*** Extrait ***
Produire de la subjectivité, produire du commun
Trois difficultés et un post-scriptum un peu long sur ce que le commun n’est pas
par Judith Revel
Il y a, dans le tournant que nous affrontons aujourd’hui – une réinvention, un réinvestissement radical de la grammaire politique moderne – des questions qui reviennent en permanence. L’une d’entre elle - qui concerne le commun dès lors qu’on entend celui-ci non pas comme un « fond commun » naturel, comme un « bien commun » assuré par le droit positif ou comme un « plus petit dénominateur commun » assurant les hommes de leur co-appartenance au genre humain, mais au contraire comme le résultat d’une construction commune, d’une production commune - est en réalité en bonne partie déjà comprise dans ce que nous avons commencé à appeler il y a quelques années la « multitude ».
Sur « ce que le commun n’est pas », et sur ce qu’il pourrait ou devrait être, dans le droit fil des analyses proposées par Pierre Dardot lors de la première séance de ce séminaire, je renvoie, à la fin de ce petit texte, à un post-scriptum en forme de prolongement de discussion.
Pour ce qui est en revanche de la difficulté que nous posent de la même manière, je crois, le concept de multitude (du côté des subjectivités) et celui du commun (du côté de ce que construisent ensemble les multitudes), je voudrais procéder par points sommaires.
1. Singularités et multitude ; différences et commun : le problème de la permanence.
*** Liste des données ***
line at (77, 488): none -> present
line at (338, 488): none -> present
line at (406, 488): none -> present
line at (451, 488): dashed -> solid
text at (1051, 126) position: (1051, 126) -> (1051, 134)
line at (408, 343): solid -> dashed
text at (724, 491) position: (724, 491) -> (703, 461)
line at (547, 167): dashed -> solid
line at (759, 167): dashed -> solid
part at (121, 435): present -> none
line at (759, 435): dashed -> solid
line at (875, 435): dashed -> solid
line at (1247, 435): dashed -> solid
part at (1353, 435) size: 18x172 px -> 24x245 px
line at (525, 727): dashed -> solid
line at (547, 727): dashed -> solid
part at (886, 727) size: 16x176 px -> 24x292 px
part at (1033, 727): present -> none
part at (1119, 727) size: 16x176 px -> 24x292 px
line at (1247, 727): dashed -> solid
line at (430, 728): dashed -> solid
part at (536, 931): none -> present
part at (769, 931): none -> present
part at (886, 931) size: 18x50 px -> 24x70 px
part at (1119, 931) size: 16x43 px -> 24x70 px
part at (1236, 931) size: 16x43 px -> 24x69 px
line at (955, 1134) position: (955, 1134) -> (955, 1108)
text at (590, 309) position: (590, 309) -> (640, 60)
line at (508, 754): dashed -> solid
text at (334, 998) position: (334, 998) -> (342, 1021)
***
Exercices à réaliser.
A - Recopiez l'extrait en commençant par « Pour ce qui » et en continuant jusqu'à « de la permanence. ».
B - D'après l'extrait, qui a proposé des analyses lors de la première séance du séminaire ?
C - Écrivez la suite du texte sur la multitude et le commun à partir de l'endroit où il s'arrête.
Le matériel qui précède est indépendant de l'extrait.

Les réponses.
A -
Pour ce qui est en revanche de la difficulté que nous posent de la même manière, je crois, le concept de multitude (du côté des subjectivités) et celui du commun (du côté de ce que construisent ensemble les multitudes), je voudrais procéder par points sommaires.
1. Singularités et multitude ; différences et commun : le problème de la permanence.

B - Pierre Dardot.

C -
Nous avons trop rapidement sauté par-dessus un obstacle pourtant essentiel. Si l’on admet que nous voulons sortir d’une définition additive de la multitude (la multitude est une main levée + une main levée + une main levée + une main levée…), idée pourtant reprise par certaines versions simplistes du retour à la participation politique « par le bas » ; mais que nous ne pouvons plus non plus fonctionner à partir d’une définition « intégrative » (la multitude est l’intégration des singularités en un tout qui les transcende : la multitude est la volonté générale) qui est à la base du système moderne de la représentation politique – dont nous savons aujourd’hui la crise profonde -, alors nous ne pouvons pas nous poser le problème de la manière dont les singularités produisent la multitude tout en y permanant, tout en y restant des singularités. Faire-multitude, cela signifie à la fois construire une réalité subjective politique nouvelle, et ne pas éliminer les singularités qui en sont la « chair ». Faire-multitude, c’est penser à la fois la permanence des singularités en tant que singularités, et la multitude qu’elles composent, qu’elles agencent. Faire-multitude, c’est un problème qui est à la fois logique et organisationnel : quel mode d’organisation permet-il de penser à la fois les singularités et ce qu’elles produisent - et qui les excède sans les effacer ; et qui les rend au contraire, singulièrement, plus puissantes - ?
De la même manière, le commun, s’il n’est pas pensé comme un a priori, comme une condition de possibilité de la communauté politique, mais comme le résultat de l’action « composée » des différences, doit à la fois être autre chose que ces différences qui le construisent – le commun est une excédence -, et tout sauf un effacement des différences en tant que différences.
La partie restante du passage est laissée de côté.